Now, in front of Sammy I've got a frame. So that's a very simple framing effect of course, a double stroke right there. Then we have some more interesting objects. This is where I began to trace the scene. So I went ahead and added this bright blue bench. Now, notice the bench isn't exactly tracing Sammy's bench. That's perfectly fine. I'm making adjustments as I go along. In front of that I've added this sort of Liberachi style jacket to Sammy, with these little fluff rouge here, to give the scene a little bit of weight. It needs some formality I think. Then of course I need to redraw the piano right there, with just as many white keys as black keys, and I'll fill you in on that later.
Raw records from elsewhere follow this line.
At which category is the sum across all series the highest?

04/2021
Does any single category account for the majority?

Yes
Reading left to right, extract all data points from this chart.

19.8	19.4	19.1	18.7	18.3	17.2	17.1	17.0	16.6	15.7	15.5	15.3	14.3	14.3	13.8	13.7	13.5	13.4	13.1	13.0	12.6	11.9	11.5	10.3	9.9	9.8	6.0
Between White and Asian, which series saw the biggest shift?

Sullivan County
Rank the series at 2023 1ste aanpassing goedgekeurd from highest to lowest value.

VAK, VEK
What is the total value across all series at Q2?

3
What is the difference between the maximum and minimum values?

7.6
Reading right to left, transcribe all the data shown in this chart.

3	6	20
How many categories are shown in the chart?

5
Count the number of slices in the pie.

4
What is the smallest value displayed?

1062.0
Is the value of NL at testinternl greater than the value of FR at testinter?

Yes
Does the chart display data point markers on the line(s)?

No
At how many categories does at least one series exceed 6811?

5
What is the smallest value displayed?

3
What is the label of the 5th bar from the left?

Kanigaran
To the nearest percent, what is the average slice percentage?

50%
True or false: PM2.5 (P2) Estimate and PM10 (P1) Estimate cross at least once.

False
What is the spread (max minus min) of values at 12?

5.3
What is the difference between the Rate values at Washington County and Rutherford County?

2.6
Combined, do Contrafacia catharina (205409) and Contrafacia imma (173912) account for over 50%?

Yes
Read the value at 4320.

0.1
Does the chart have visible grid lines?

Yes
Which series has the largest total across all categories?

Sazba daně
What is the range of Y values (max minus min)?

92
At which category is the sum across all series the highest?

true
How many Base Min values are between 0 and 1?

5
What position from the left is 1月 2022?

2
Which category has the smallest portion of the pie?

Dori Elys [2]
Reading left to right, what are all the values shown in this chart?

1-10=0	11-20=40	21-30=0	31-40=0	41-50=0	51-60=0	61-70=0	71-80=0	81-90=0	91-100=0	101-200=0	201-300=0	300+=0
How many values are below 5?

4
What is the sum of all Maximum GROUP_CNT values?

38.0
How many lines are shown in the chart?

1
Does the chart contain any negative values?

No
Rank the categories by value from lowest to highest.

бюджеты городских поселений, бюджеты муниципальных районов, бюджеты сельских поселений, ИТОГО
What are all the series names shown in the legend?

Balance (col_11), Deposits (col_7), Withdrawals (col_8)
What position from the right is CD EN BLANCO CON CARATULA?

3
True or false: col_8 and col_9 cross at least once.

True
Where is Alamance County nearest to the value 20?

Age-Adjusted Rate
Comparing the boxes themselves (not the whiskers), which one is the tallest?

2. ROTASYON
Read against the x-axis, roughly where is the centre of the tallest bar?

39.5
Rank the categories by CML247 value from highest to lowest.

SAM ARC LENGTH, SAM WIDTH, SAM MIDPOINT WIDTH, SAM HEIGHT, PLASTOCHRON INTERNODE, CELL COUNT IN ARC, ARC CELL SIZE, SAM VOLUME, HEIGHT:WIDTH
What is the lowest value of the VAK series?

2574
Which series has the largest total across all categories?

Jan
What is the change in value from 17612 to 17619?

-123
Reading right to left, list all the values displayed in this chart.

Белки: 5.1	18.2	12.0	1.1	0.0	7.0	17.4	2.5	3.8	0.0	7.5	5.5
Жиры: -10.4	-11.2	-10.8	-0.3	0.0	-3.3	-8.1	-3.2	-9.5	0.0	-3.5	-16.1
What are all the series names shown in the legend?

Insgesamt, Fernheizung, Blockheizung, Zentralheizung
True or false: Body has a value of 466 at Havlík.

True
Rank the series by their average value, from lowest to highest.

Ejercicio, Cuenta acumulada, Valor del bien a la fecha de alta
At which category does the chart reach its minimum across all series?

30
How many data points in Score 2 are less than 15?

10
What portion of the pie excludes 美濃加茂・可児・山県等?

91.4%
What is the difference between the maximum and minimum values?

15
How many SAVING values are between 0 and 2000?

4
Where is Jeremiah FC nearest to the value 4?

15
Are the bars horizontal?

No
I also figured that Sammy was going to look a little better with some sort of kind of Phantom of the Opera, sort of eye makeup right there. Isn't that good looking, with these nice bright vivid eyes popping out? I also felt very guilty in the early years of Sammy's life that he had no hair, and so I decided to add this Hair layer to make up for it, and complete with the little soul patch right there. Then finally, he needs some gloves of course. When I say finally, we're not by any means done, but he needs some gloves at this point, and I figured, just for the sake of the intrigue of this illustration so far, that his gloves should contain little eyeballs inside of them, matching of course the color that I've established as his iris color right there. He actually has brown eyes, but I'm giving him blue eyes for the sake of this composition.
Then if you drop down to the Backdrop layer and turn it on, you'll see that it covers up everything in the photograph, except Sammy's head. So we're now establishing the sort of theatrical background, complete with these curtains right here that match the Frame Effect you might notice. Let's go ahead and scroll up the list. We've got a gradient. This little pop of blue down here in the lower left corner of the illustration that's brightening the scene. By the way, if you turn on this Boundary layer here, you'll see that you crop the piano, so that it stays inside of the photographic area, inside the artboard.
Then finally, I've got some text items on top. Now, every single one of these layers is employing to some degree or other transparency inside of Illustrator. I'll show you how that works beginning in the next exercise.